Changing scientific publishing
There was a panel discussion about the future of scientific publishing in the Neuroscience 2006 conference. Sandra Aamodt of Nature's Action Potencial blog, Jake Young from Pure Pedantry and Dave Munger from Cognitive Daily have blogged their thoughts on what was talked about.
There are two main points under discussion. One is how can the publishers make the switch to an open access model (where all the content is available) in a sustainable way. My impression from what I read and from talking to other people is that a lot of the publishers are or will be experimenting with open access options and if the demand is high enough this will be the direction they will go for.
The other big discussion is how to transition to the web, taking advantage of other possible tools that are not available in the print world. This issue is unfortunately much less explored. One of reasons is because they are stuck in the first issue. Another reason is that the people who are in charge of editorial boards are taking some time to realise the potential of the internet. Blogs and wikis for them are something messy and chaotic that teens use.
Is there any science related activities on blogs and wikis ?
- according the September statistics there are about 1500 science related blog posts per week coming from about 200 science blogs register in postgenomic
- postgenomic has gathered comments on about 2500 papers
- there are about 1000 science related blogs registered in Technorati.
- there are more than 1500 scientists helping out to build the OpenWetWare wiki.
I did not try to get numbers from connotea and citeulike but I am sure that are a lot of papers being tagged and rated every day.
Given that the science community as just started to participate online in blogs and wikis I guess the numbers will only increase.

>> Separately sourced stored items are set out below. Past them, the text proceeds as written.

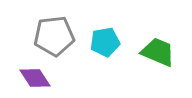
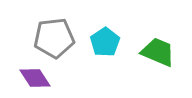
gray pentagon: moved 2 px down
cyan pentagon: rotated 24 degrees counterclockwise
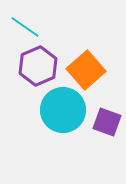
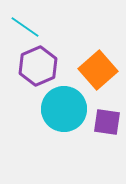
orange square: moved 12 px right
cyan circle: moved 1 px right, 1 px up
purple square: rotated 12 degrees counterclockwise
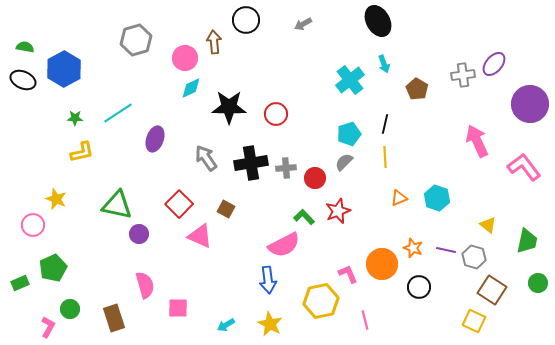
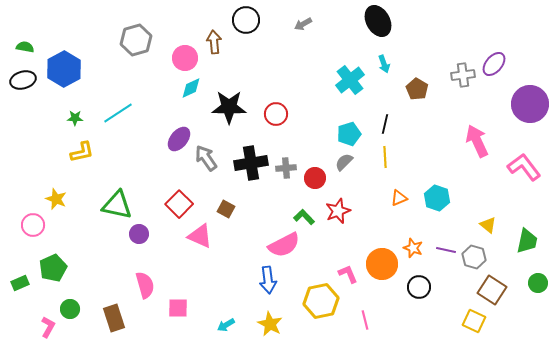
black ellipse at (23, 80): rotated 40 degrees counterclockwise
purple ellipse at (155, 139): moved 24 px right; rotated 20 degrees clockwise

One interesting detail, postgenomic keeps track of the most referenced journals (on indexed blogs) and the top tree are Nature, Science and ArXiv. The third most blogged about "journal" is a repository of manuscripts that have not yet been peer reviewed.
There are all sorts of possible criticism that one can make of these numbers. Technorati numbers are probably inflated with spam blogs and blogs that are not really science related, comments indexed by postgenomic can be anything from one line to a full review, etc. I just wanted to show that there is already a lot of science communication going on in blogs and wikis.